* _SOURCE TEXT_:
- Opening Delimiter -
Geometric mean

In mathematics, the geometric mean is a type of mean or average, which indicates the central tendency or typical value of a set of numbers by using the product of their values (as opposed to the arithmetic mean which uses their sum). The geometric mean is defined as the nth root of the product of n numbers, i.e., for a set of numbers x1, x2, ..., xn, the geometric mean is defined as

${\displaystyle \left(\prod _{i=1}^{n}x_{i}\right)^{\frac {1}{n}}={\sqrt[{n}]{x_{1}x_{2}\cdots x_{n}}}.}$

For instance, the geometric mean of two numbers, say 2 and 8, is just the square root of their product, that is, ${\displaystyle {\sqrt {2\cdot 8}}=4}$. As another example, the geometric mean of the three numbers 4, 1, and 1/32 is the cube root of their product (1/8), which is 1/2, that is, ${\displaystyle {\sqrt[{3}]{4\cdot 1\cdot 1/32}}=1/2}$.

A geometric mean is often used when comparing different items—finding a single "figure of merit" for these items—when each item has multiple properties that have different numeric ranges.[1] For example, the geometric mean can give a meaningful "average" to compare two companies which are each rated at 0 to 5 for their environmental sustainability, and are rated at 0 to 100 for their financial viability. If an arithmetic mean were used instead of a geometric mean, the financial viability is given more weight because its numeric range is larger—so a small percentage change in the financial rating (e.g. going from 80 to 90) makes a much larger difference in the arithmetic mean than a large percentage change in environmental sustainability (e.g. going from 2 to 5). The use of a geometric mean "normalizes" the ranges being averaged, so that no range dominates the weighting, and a given percentage change in any of the properties has the same effect on the geometric mean. So, a 20% change in environmental sustainability from 4 to 4.8 has the same effect on the geometric mean as a 20% change in financial viability from 60 to 72.
- Closing Delimiter -
Keypoint coordinate data:
- Opening Delimiter -
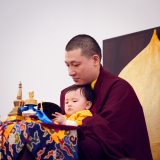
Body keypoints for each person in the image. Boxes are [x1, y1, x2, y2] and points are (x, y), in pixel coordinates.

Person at [60, 34, 153, 160]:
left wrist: (84, 122)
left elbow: (111, 140)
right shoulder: (68, 94)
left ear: (95, 60)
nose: (70, 72)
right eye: (67, 65)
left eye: (75, 65)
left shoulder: (119, 89)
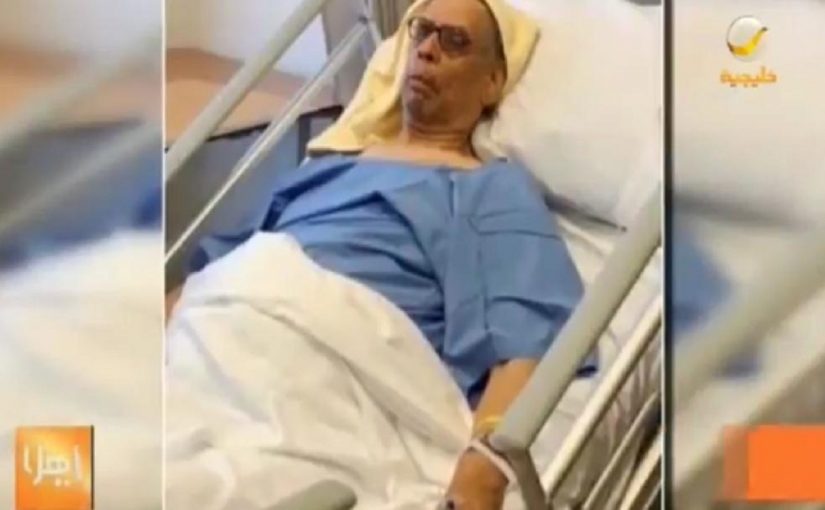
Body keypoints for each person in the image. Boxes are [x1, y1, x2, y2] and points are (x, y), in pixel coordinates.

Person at [168, 0, 591, 507]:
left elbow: (530, 336)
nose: (428, 49)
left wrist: (482, 471)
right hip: (221, 331)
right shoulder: (331, 165)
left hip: (320, 362)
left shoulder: (488, 186)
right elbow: (228, 269)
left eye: (454, 42)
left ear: (492, 83)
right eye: (422, 32)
- Closing Delimiter -
* _PROBLEM DETAILS_: Carry on the geometric mean text from where it stops.

* _THE ANSWER_:
The geometric mean can be understood in terms of geometry. The geometric mean of two numbers, ${\displaystyle a}$ and ${\displaystyle b}$, is the length of one side of a square whose area is equal to the area of a rectangle with sides of lengths ${\displaystyle a}$ and ${\displaystyle b}$. Similarly, the geometric mean of three numbers, ${\displaystyle a}$, ${\displaystyle b}$, and ${\displaystyle c}$, is the length of one edge of a cube whose volume is the same as that of a cuboid with sides whose lengths are equal to the three given numbers.

The geometric mean applies only to numbers of the same sign.[2] It is also often used for a set of numbers whose values are meant to be multiplied together or are exponential in nature, such as data on the growth of the human population or interest rates of a financial investment.

The geometric mean is also one of the three classical Pythagorean means, together with the aforementioned arithmetic mean and the harmonic mean. For all positive data sets containing at least one pair of unequal values, the harmonic mean is always the least of the three means, while the arithmetic mean is always the greatest of the three and the geometric mean is always in between (see Inequality of arithmetic and geometric means.)

Calculation

The geometric mean of a data set ${\displaystyle \{a_{1},a_{2},\ldots ,a_{n}\}}$ is given by:

${\displaystyle \left(\prod _{i=1}^{n}a_{i}\right)^{\frac {1}{n}}={\sqrt[{n}]{a_{1}a_{2}\cdots a_{n}}}.}$

The above figure uses capital pi notation to show a series of multiplications. In plain English, each side of the equal sign shows that a set of values is multiplied in succession (the number of values is represented by "n") to give a total product of the set, and then the nth root of the total product is taken to give the geometric mean of the original set. For example, in a set of four numbers ${\displaystyle \{1,2,3,4\}}$, the product of ${\displaystyle 1\times 2\times 3\times 4}$ is ${\displaystyle 24}$, and the geometric mean is the fourth root of 24, or ≈ 2.213. Note that the exponent ${\displaystyle {1/n}}$ on the left side is equivalent to the taking nth root. For example, ${\displaystyle 24^{1/4}={\sqrt[{4}]{24}}}$.

The geometric mean of a data set is less than the data set's arithmetic mean unless all members of the data set are equal, in which case the geometric and arithmetic means are equal. This allows the definition of the arithmetic-geometric mean, a mixture of the two which always lies in between.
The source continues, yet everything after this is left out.